The museum curator even has a small film clip of Herb Jeffries, an African American, who created a cowboy character named the Bronze Buckaroo for African American children. Jeffries was also an acclaimed singer in Duke Ellington’s band.
The rich history of Lone Pine and the Alabama Hills contributions to this business is nicely portrayed in a short film documentary. The piece skillfully captures the key players and their stories, and it is very impressive what transpired here over many, many years.
I had a tough time departing the museum as the displays really held my attention while taking me back to my childhood too.
Back in the car, we drove toward Bishop, and a stop that I had always wanted to make at the Erick Schat’s Bakery. Since 1938, the bakery has been famous for its Sheepherder Bread. We made a mid-Monday afternoon stop, and the place was packed. People were eating fresh made sandwiches, and everywhere I looked baked goods were prevalent and being purchased in abundance.

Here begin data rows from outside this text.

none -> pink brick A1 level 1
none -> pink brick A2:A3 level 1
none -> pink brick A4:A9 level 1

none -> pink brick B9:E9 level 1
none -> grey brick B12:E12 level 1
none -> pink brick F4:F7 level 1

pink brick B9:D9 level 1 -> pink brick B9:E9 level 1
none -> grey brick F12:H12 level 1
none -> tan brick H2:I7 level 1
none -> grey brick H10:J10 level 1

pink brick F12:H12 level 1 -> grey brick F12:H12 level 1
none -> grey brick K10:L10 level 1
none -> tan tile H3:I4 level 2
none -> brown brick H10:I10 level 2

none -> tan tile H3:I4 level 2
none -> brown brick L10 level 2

We helped the local economy with the items we bought. And once we arrived in Mammoth Lakes we enjoyed these baked treats throughout the week.
With our purchases properly loaded into the car, we kept pushing toward Mammoth Lakes. Pretty soon the familiar turn off appeared, and within a few minutes, Abby had us at the condo.
Once we were unloaded, we opted to shake off being in the car most of the day by taking a long walk through parts of Mammoth Lakes.
Moving these old bones around felt good, and like always the scenery was good too. When we made it back to the condo, Abby and Betsy started tossing out ideas for Tuesday. From what I heard, I sensed Tuesday was going to be busy.